George Woods from Rising Tide
The controversial Anvil Hill open cut coal mine has become a symbol not only for the rampant expansion of the coal industry in the Hunter Valley and its contribution to greenhouse gas pollution, but also of the failure of state and federal legislation to provide a responsible planning and accountability framework in a NSW that is “open for business.” The latest legal challenge against the mine (on which no work has yet begun) has failed, but in failing, has shown up the extent to which planning law in NSW has been slashed apart by the NSW Labor Government.

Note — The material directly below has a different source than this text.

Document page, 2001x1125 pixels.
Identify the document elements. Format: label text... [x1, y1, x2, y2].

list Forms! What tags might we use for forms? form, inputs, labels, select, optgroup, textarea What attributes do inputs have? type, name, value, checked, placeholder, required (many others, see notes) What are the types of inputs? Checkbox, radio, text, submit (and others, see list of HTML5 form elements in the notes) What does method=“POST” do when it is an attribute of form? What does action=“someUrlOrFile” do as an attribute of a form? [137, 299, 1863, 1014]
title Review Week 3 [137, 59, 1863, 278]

The first legal challenge concerning Anvil Hill was successful: Peter Gray’s historic case in the Land and Environment Court twelve months ago enshrined in case law the principle that the impact of downstream greenhouse gas emissions from coal mines must be included in the environmental assessment of major projects of its kind, and that the principles of ecologically sustainable development apply to all developments in NSW – expedited or not. The victory, though significant, was brief. The State Government had pre-emptively amended the Planning Act to prevent incomplete assessment processes from delaying approval of major projects. The result? In NSW, now, environmental assessments of major projects do not need to comply with Government requirements for the project to be approved. The greenhouse impact of Anvil Hill needed to be assessed, but failure to assess it need not stop the Planning Minister approving it. Which he subsequently did.
The second legal challenge to the mine was heard in the Federal Court, and argued that the Commonwealth Government needed to assess the impact of the mine because the greenhouse gases released from the coal won from Anvil Hill will significantly impact matters of national environmental significance, like the Blue Mountains World Heritage Area, which is predicted to be consumed by more fierce and more frequent bushfires as the climate changes, and the Great Barrier Reef, which is predicted to be killed altogether by warming seas.
That case was unsuccessful, showing up the inability of the complex and feeble Environment Protection Biodiversity Conservation Act to protect iconic Australian environments from gradual obliteration by global warming.
And finally, the NSW Land and Environment Court handed down a decision today (28th November, 2007) dismissing a challenge by Newcastle activist Annika Dean to the mine’s approval on the grounds that 10% of the area to be cut open for coal was zoned for scenic protection – a local environmental zoning that wholly prohibits open cut coal mining. The Court’s finding that the Minister for Planning had the power to approve the mine speaks volumes for the executive power that now resides in the NSW Planning Minister following ten years of planning “reform.” It is conceivable now that major projects – housing subdivisions, mines, aluminium plants, tourist resorts – could be approved for construction on lands that have been zoned almost entirely for environmental protection, or open space. As long as some of the area is zoned for development, the judgement implies, the Minister can approve what he likes.
Anvil Hill is now an icon of the climate change issue in NSW. The Minister’s approval of the mine will send an additional 24 million tonnes of carbon dioxide into the atmosphere every year, and yet, it is allowed, even encouraged, to go ahead, in the teeth of community opposition and growing alarm about accelerating greenhouse pollution. It is also, thanks largely to the Planning Minister, Frank Sartor, an icon of the kind of unaccountable, irrational and damaging decisions that get made by executives with too much discretionary power. Another round of planning reforms is on exhibition now… I wonder what else the Minister has in store?